To begin, we will initialize Amazon Bedrock and Pinecone that we'll need to use throughout the walkthrough.

In [None]:
import json
import boto3
import botocore
from botocore.config import Config
import time
from pinecone import ServerlessSpec
from pinecone import Pinecone

### Initialize Pinecone

In [None]:
pinecone_api_key = 'd5ec79c6-4543-48c9-a953-761d1d7df925'

In [None]:
index_name = 'pinecone-bedrock-rag-demo'
namespace = 'pinecone-bedrock'

In [None]:
pc = Pinecone(api_key=pinecone_api_key)
#spec = ServerlessSpec(cloud='aws', region='us-west-2')

### Initialize Bedrock

#### Use the instruction provided in the link to add Amazon Bedrock permissions to the IAM role that will use this SageMaker notebook [Using SageMaker Notebooks](https://docs.aws.amazon.com/bedrock/latest/userguide/api-setup.html#api-using-sage).

In [None]:
config = Config(connect_timeout=5, read_timeout=60, retries={"total_max_attempts": 20, "mode": "adaptive"})
region = 'us-east-1'

bedrock = boto3.client(
                service_name='bedrock-runtime',
                region_name=region,
                endpoint_url=f'https://bedrock-runtime.{region}.amazonaws.com',
                                    config=config)

In [None]:
def titan_text_embeddings(docs: str) -> list[float]:
    body = json.dumps({
        "inputText": docs,
    })
    
    model_id = 'amazon.titan-embed-text-v1'
    accept = 'application/json' 
    content_type = 'application/json'
    
    # Invoke model 
    response = bedrock.invoke_model(
        body=body, 
        modelId=model_id, 
        accept=accept, 
        contentType=content_type
    )
    
    # Parse response
    response_body = json.loads(response['body'].read())
    embedding = response_body.get('embedding')
    return embedding

In [None]:
def model_args(query):
    query_model_args = {"prompt": query, "max_tokens_to_sample": 1000, "stop_sequences": [], "temperature": 0.0, "top_p": 0.9 }
    return query_model_args

We are using Anthropic Claude V2 model as our Large Language Model (LLM) in Amazon Bedrock for this walkthrough 

In [None]:
def invoke_bedrock(query):
    output = []
    try:
        body = json.dumps(model_args(query))
        modelId = 'anthropic.claude-v2:1'
        contentType = "application/json"
        accept = "*/*"
        response = bedrock.invoke_model_with_response_stream(body=body, modelId=modelId, accept=accept, contentType=contentType)
        stream = response.get('body')
        
        i = 1
        if stream:
            for event in stream:
                chunk = event.get('chunk')
                if chunk:
                    chunk_obj = json.loads(chunk.get('bytes').decode())
                    text = chunk_obj['completion']
                    output.append(text)
                    print(text,end='')
                    i+=1
                
    except botocore.exceptions.ClientError as error:
        
        if error.response['Error']['Code'] == 'AccessDeniedException':
            print(f"\x1b[41m{error.response['Error']['Message']}\
                    \nTo troubeshoot this issue please refer to the following resources.\
                    \nhttps://docs.aws.amazon.com/IAM/latest/UserGuide/troubleshoot_access-denied.html\
                    \nhttps://docs.aws.amazon.com/bedrock/latest/userguide/security-iam.html\x1b[0m\n")
            
        else:
            raise error

### Initialize Pinecone Index and describe stats

In [None]:
index = pc.Index(index_name)

In [None]:
print(index.describe_index_stats())

### Query the data

Now we're ready begin querying our LLM with a **R**etrieval **A**ugmented **G**eneration (RAG) pipeline. Let's see how this will work step-by-step first.
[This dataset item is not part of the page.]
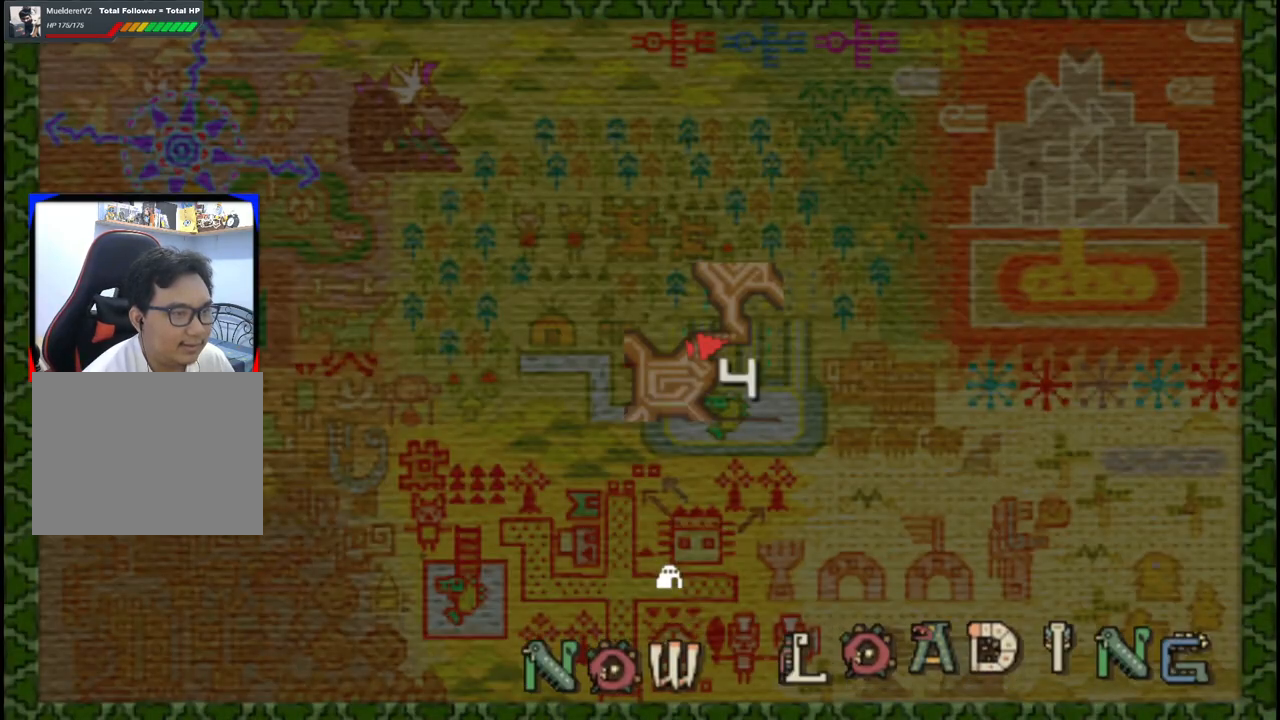
{"buttons": [], "left_stick": "up", "right_stick": "center", "events": []}
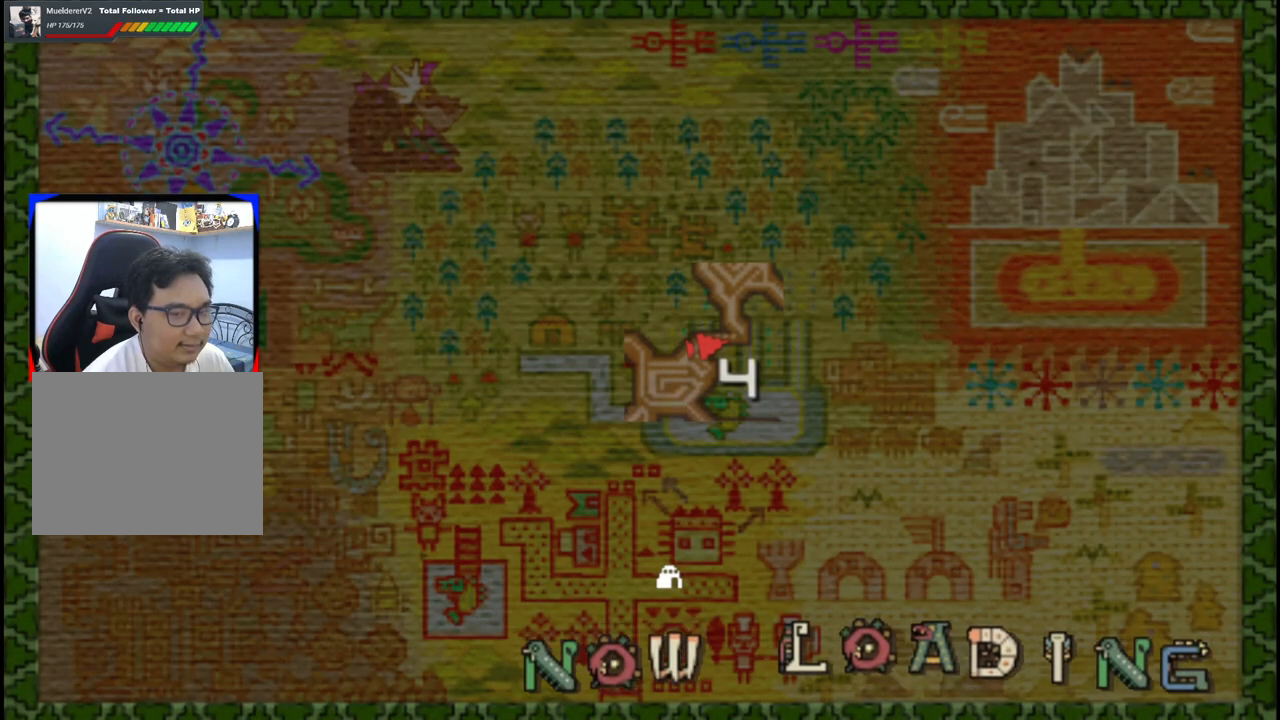
{"buttons": [], "left_stick": "up", "right_stick": "center", "events": []}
#### Step 1. Generate vector embeddings of the text query 
#### Step 2. Perform Semantic Search and get relevant data to compose Context
#### Step 3. Invoke LLM with the Prompt, Context and Question

![picture4.png](attachment:picture4.png)

First we create our _query embedding_ and use it to query Pinecone:

### Step 1: Create vector embeddings for the query


In [None]:
question = 'What built-in algorithms are supported in Amazon SageMaker Autopilot?'
print(question)

In [None]:
# extract embeddings for the questions
query_vec = titan_text_embeddings(question)
print(query_vec)


In [None]:
# query pinecone
res = index.query(vector=query_vec, top_k=10, namespace=namespace,include_metadata=True)

# show the results
res

### Step 2: Parse the Semantic Search results and contruct a single `context` to feed into our LLM prompt.

In [None]:
contexts = [match.metadata["text"] for match in res.matches]

In [None]:
max_section_len = 2000
separator = "\n"


def construct_context(contexts: list[str]) -> str:
    chosen_sections = []
    chosen_sections_len = 0

    for text in contexts:
        text = text.strip()
        # Add contexts until we run out of space.
        chosen_sections_len += len(text) + 2
        if chosen_sections_len > max_section_len:
            break
        chosen_sections.append(text)
    concatenated_doc = separator.join(chosen_sections)
    print(
        f"With maximum sequence length {max_section_len}, selected top {len(chosen_sections)} document sections: \n{concatenated_doc}"
    )
    return concatenated_doc

In [None]:
context_str = construct_context(contexts=contexts)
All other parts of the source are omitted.